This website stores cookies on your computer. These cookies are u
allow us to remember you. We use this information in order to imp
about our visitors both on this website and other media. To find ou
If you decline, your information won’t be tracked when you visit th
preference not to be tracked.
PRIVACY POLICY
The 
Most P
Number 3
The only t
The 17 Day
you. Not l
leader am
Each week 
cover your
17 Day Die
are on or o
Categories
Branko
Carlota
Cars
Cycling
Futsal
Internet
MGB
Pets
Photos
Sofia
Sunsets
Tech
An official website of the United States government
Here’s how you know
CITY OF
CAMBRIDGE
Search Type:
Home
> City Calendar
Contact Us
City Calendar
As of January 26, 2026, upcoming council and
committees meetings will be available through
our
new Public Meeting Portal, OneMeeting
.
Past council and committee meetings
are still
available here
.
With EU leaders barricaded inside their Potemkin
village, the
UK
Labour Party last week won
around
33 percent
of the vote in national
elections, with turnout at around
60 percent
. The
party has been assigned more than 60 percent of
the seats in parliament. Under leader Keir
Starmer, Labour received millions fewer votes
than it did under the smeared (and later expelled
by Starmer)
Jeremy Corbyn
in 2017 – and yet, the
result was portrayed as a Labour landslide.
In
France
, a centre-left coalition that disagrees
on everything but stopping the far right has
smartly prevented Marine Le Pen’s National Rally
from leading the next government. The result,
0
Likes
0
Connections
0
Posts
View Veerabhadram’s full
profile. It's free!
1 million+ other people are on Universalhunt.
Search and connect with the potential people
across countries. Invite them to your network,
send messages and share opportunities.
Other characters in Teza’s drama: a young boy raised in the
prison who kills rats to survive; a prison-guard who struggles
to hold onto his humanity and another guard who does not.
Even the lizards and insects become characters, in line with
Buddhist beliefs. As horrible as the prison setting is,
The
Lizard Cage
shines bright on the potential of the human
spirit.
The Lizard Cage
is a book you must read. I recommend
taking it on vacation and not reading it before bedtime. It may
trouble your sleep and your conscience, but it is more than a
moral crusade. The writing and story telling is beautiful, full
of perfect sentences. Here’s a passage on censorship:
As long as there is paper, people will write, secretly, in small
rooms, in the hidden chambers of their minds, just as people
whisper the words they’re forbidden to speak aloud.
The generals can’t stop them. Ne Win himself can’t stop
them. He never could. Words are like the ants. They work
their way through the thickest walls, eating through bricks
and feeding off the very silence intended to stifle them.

=====

WHAT THE TASK REQUIRES
The job is to copy each line from the material above that holds the word "information".

RESPONSE TO THE EXERCISE
allow us to remember you. We use this information in order to imp
If you decline, your information won’t be tracked when you visit th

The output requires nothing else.